The personal behavior of Andrew Cuomo aside, this covering up of nursing home deaths in New York may end up being a much bigger scandal. As it isn’t just going to go away, exposing it is the only way to expunge it, and Hochul is wise to waste no time in doing so.
But Andrew Cuomo, that consummate politician, had a very good reason for concealing the high number of nursing home deaths in New York; it is a huge political liability.

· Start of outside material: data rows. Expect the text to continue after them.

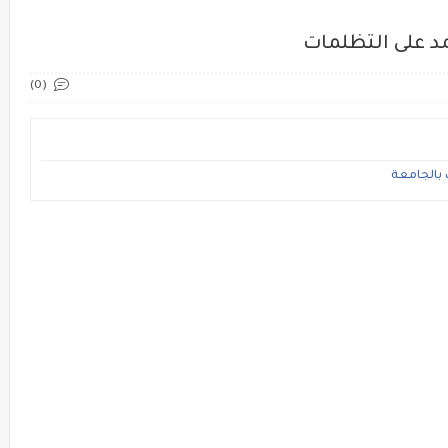
تمد على التظلمات
(0)
 بالجامعة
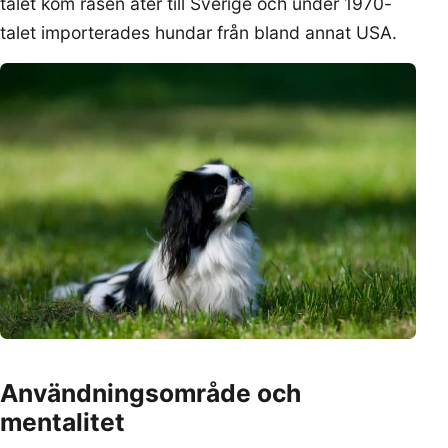
talet kom rasen åter till Sverige och under 1970-
talet importerades hundar från bland annat USA.
Användningsområde och
mentalitet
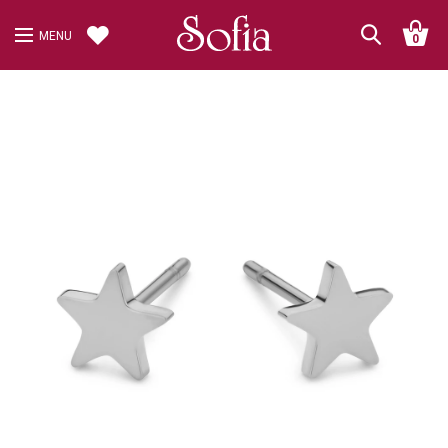
MENU
0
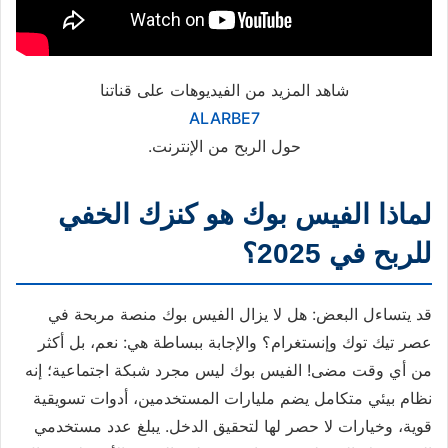
شاهد المزيد من الفيديوهات على قناتنا
ALARBE7
حول الربح من الإنترنت.
لماذا الفيس بوك هو كنزك الخفي
للربح في 2025؟
قد يتساءل البعض: هل لا يزال الفيس بوك منصة مربحة في
عصر تيك توك وإنستغرام؟ والإجابة ببساطة هي: نعم، بل أكثر
من أي وقت مضى! الفيس بوك ليس مجرد شبكة اجتماعية؛ إنه
نظام بيئي متكامل يضم مليارات المستخدمين، أدوات تسويقية
قوية، وخيارات لا حصر لها لتحقيق الدخل. يبلغ عدد مستخدمي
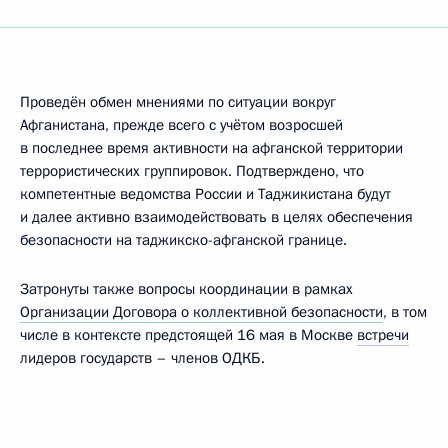
Проведён обмен мнениями по ситуации вокруг
Афганистана, прежде всего с учётом возросшей
в последнее время активности на афганской территории
террористических группировок. Подтверждено, что
компетентные ведомства России и Таджикистана будут
и далее активно взаимодействовать в целях обеспечения
безопасности на таджикско-афганской границе.
Затронуты также вопросы координации в рамках
Организации Договора о коллективной безопасности
, в том
числе в контексте предстоящей 16 мая в Москве
встречи
лидеров государств – членов ОДКБ.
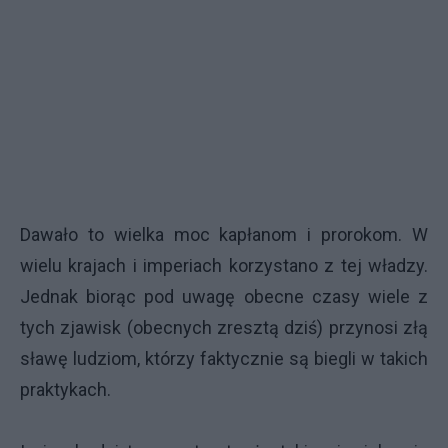
Dawało to wielka moc kapłanom i prorokom. W
wielu krajach i imperiach korzystano z tej władzy.
Jednak biorąc pod uwagę obecne czasy wiele z
tych zjawisk (obecnych zresztą dziś) przynosi złą
sławę ludziom, którzy faktycznie są biegli w takich
praktykach.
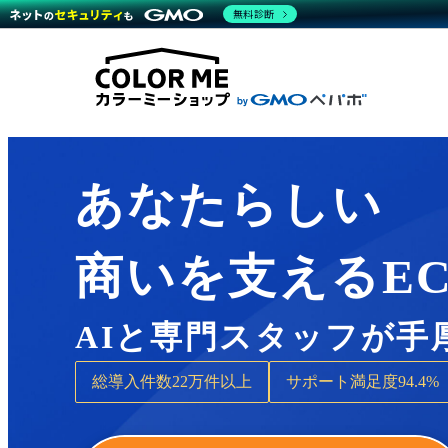
商材一覧を見る
無料診断
Wor
代行
運営サポート
機能一覧を見る
プラ
越境
料金
事例
デザ
事例
サポート一覧を見る
プレ
ブラ
事例
設定
プラン・料金一覧を見る
ラー
お役立ち資料を見る
さま
ショ
開発
レギ
売上
あなたらしい
ショ
顧客
商いを支えるE
モバ
複数
AIと専門スタッフが手
総導入件数
22万件以上
サポート満足度
94.4%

Cuomo hid the number because he was concerned then-President Donald Trump would have used the information against Cuomo, and against other Democrats, in the impending election- as indeed he would have
The high number of nursing home deaths in New York due to COVID-19, which is so much higher than that in other states which did not have such policies, remains a political liability. Less so for the Democratic Party now that Andrew Cuomo is gone, but it is still a problem.
Democrats targeting their new public enemy number one Gov. Ron De Santis- provided the old public enemy number one is really gone- are going to have a harder time with the glaring failures of the Cuomo Admin such a convenient distraction. By comparison, though Democrats are loathe to admit it, De Santis did a much better job managing his state during COVID-19, and, it must be admitted, faced a great deal more media scrutiny.
It is still a long way from November 2022, though in many ways the election is already happening in small races, special elections, and recall efforts. But, as we’ve seen this week, anything could happen between now and election day.
As evidenced by the spectacular rise, and equally spectacular fall, of New York’s former Governor Andrew Cuomo, political fortunes can- and often do- turn on a dime.